EXERCISE DIRECTIONS:
Repeat the lines below exactly as written, please, from the line with "- Payment types: custom" to the line with "- Inventory Management", both lines included, and no others.

──────────────────────────────

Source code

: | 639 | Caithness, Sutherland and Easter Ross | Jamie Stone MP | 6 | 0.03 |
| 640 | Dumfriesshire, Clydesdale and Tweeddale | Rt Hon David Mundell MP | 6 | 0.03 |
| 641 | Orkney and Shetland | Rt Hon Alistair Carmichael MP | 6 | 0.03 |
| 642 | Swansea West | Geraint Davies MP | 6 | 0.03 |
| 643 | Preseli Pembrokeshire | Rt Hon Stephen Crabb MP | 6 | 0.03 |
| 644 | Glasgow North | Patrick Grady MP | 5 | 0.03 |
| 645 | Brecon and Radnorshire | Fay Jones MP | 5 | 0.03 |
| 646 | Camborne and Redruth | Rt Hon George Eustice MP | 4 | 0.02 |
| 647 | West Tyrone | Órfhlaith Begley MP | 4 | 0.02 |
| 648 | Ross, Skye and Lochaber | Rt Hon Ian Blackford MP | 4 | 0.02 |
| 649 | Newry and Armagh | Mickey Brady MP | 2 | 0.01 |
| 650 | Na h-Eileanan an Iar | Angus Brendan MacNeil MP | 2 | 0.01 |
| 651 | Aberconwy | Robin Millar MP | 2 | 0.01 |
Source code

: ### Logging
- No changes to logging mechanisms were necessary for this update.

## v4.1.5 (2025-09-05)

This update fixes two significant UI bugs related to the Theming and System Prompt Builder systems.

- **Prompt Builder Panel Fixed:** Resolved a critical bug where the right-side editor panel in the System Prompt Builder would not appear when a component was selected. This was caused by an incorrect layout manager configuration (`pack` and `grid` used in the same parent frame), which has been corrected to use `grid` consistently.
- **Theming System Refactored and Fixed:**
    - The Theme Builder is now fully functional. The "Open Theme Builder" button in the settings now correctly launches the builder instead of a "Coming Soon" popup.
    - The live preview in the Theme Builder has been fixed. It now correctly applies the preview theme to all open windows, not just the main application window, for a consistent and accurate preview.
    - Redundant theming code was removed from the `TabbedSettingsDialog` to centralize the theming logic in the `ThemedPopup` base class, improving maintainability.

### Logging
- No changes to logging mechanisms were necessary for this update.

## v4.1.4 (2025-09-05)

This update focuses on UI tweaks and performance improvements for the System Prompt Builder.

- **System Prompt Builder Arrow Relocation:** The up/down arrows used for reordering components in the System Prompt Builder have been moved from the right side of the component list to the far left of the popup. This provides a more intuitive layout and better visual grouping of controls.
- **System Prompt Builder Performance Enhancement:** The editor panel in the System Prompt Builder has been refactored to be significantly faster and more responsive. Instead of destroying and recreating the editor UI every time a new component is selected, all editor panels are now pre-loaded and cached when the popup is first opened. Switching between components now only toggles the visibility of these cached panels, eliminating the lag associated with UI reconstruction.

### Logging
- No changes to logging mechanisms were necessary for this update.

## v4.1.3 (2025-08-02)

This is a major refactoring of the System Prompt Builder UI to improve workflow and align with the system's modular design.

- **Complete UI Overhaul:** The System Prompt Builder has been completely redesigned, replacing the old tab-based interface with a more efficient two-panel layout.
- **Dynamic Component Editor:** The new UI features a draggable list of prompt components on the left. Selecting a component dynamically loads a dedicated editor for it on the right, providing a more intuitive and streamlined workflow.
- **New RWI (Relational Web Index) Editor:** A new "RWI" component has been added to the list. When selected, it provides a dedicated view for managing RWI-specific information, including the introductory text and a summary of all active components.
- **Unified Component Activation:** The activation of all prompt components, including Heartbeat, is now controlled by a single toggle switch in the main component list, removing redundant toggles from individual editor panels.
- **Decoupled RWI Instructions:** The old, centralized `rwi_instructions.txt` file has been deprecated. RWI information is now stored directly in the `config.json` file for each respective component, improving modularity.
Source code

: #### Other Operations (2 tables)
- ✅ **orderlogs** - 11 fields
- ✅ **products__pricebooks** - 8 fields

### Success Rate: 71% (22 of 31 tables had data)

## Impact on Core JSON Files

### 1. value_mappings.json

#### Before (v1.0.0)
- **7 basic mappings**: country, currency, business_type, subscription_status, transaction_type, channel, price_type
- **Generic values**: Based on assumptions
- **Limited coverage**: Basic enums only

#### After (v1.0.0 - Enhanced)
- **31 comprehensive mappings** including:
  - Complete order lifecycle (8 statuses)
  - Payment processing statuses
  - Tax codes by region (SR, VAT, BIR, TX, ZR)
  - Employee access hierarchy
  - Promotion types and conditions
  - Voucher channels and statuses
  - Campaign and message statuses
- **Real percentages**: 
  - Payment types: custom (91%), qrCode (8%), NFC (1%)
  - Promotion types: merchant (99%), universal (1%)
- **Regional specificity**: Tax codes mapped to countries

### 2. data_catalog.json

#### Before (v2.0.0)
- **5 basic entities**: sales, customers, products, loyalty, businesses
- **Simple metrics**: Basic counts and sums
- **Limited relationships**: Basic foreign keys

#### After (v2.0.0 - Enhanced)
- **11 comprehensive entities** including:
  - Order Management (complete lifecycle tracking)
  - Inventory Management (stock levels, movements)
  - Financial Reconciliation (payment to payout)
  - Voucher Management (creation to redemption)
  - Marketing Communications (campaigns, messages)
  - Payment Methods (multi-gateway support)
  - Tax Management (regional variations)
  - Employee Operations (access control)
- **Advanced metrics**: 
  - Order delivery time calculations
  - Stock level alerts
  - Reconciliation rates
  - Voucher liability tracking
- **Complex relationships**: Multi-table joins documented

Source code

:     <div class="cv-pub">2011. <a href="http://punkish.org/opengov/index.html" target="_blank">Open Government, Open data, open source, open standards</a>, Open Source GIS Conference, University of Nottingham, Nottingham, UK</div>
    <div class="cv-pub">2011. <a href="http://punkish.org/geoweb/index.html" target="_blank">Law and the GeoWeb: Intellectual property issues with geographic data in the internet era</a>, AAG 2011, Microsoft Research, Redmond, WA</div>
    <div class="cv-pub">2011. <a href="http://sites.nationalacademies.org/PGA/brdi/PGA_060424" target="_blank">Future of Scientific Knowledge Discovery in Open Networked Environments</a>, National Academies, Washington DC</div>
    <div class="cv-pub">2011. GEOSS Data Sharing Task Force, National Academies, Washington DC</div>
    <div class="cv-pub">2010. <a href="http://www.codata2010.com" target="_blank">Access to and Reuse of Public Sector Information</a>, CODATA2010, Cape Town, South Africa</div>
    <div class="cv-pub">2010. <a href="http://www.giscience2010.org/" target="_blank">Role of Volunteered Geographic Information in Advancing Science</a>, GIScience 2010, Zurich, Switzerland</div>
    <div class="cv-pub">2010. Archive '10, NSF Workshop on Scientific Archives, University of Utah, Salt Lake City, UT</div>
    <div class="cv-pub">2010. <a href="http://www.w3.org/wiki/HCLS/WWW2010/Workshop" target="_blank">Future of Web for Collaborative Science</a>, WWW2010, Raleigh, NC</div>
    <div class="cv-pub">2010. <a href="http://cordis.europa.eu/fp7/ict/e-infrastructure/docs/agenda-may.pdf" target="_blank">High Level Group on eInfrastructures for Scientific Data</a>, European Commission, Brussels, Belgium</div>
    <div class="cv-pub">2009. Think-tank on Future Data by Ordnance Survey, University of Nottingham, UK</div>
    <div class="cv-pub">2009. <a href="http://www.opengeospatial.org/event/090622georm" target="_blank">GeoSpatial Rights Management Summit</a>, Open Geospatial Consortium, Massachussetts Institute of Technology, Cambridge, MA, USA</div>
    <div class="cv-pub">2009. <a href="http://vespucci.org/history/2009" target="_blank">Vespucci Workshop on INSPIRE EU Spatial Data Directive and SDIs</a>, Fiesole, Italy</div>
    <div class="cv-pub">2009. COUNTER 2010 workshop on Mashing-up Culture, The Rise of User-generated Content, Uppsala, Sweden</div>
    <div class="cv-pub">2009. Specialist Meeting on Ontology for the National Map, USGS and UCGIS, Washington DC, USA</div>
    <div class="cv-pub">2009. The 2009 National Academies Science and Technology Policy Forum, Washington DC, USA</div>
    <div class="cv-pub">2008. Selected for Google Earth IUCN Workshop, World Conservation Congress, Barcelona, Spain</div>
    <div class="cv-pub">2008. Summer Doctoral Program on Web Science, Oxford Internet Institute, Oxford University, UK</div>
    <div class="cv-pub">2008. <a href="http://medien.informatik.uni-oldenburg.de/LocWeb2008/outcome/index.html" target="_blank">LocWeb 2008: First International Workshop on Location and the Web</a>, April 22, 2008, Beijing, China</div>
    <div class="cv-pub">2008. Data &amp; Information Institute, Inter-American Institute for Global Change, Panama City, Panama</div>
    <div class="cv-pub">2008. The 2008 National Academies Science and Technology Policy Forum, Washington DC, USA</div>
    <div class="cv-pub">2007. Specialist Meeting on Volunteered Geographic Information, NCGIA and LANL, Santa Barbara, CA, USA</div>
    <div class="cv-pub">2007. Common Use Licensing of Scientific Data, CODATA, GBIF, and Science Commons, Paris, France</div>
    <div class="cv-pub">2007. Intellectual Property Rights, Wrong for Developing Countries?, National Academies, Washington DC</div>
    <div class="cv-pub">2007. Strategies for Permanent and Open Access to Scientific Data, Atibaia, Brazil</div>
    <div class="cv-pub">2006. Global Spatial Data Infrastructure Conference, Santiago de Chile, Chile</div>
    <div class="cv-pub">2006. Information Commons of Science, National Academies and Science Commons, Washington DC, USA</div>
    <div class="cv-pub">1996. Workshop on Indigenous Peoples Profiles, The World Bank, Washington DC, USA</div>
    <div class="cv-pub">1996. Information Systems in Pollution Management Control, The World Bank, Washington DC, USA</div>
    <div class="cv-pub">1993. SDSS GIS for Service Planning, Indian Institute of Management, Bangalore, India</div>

──────────────────────────────

WRITTEN ANSWER:
  - Payment types: custom (91%), qrCode (8%), NFC (1%)
  - Promotion types: merchant (99%), universal (1%)
- **Regional specificity**: Tax codes mapped to countries

### 2. data_catalog.json

#### Before (v2.0.0)
- **5 basic entities**: sales, customers, products, loyalty, businesses
- **Simple metrics**: Basic counts and sums
- **Limited relationships**: Basic foreign keys

#### After (v2.0.0 - Enhanced)
- **11 comprehensive entities** including:
  - Order Management (complete lifecycle tracking)
  - Inventory Management (stock levels, movements)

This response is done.